Take a moment to predict the output of the following: 

In [40]:
s[2], s[-2]

('n', 'e')

We can easily grab substrings using the `:` operator. `s[start:stop]` will get letters starting at index `start`, up to **and not including** index `stop`. 

In [41]:
s[0:3]

'Man'

In [42]:
s[-4:-2]

'it'

We can also use the syntax `s[start:stop:interval]` to get letters that are `interval` apart. 

In [43]:
# every other letter from indices 0 through 5

s[0:4:2]

'Mn'

In [44]:
# leaving `start` and `stop` blank indices you want to go through the whole string

s[::2]

'Mnhse ntd'

In [45]:
# s backwards
s[::-1]

'detinU retsehcnaM'

An important thing you **can't** do with string indexing is modify the letters in a string.
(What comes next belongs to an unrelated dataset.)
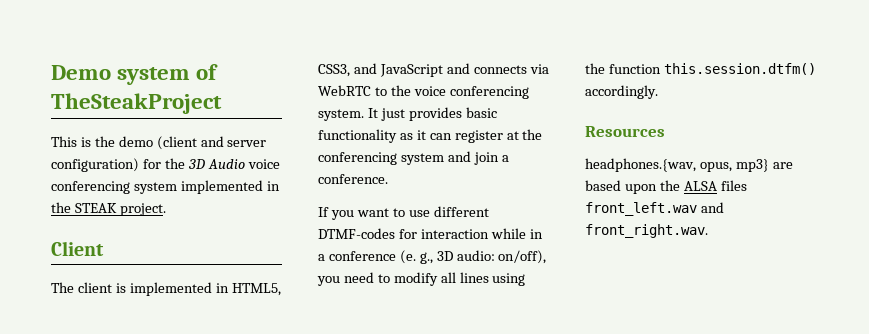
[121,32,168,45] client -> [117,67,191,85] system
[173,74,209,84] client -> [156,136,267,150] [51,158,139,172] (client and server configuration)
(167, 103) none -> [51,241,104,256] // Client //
This is because strings are immutable (cannot be changed once instantiated) as discussed in the prior notebook. 

In [47]:
s[0] = "m"
# ---

TypeError: 'str' object does not support item assignment

Later, we'll try out a few *string methods*: functions that allow you to programmatically alter strings, like this: 

In [48]:
s = "Chelsea FC"
new_s = s.replace("Chelsea", "Liverpool")
print(new_s)
print(s is new_s)

Liverpool FC
False


Note as illustrated above that string methods do not change the original string (this isn't possible as strings are immutable!), instead they return a new object.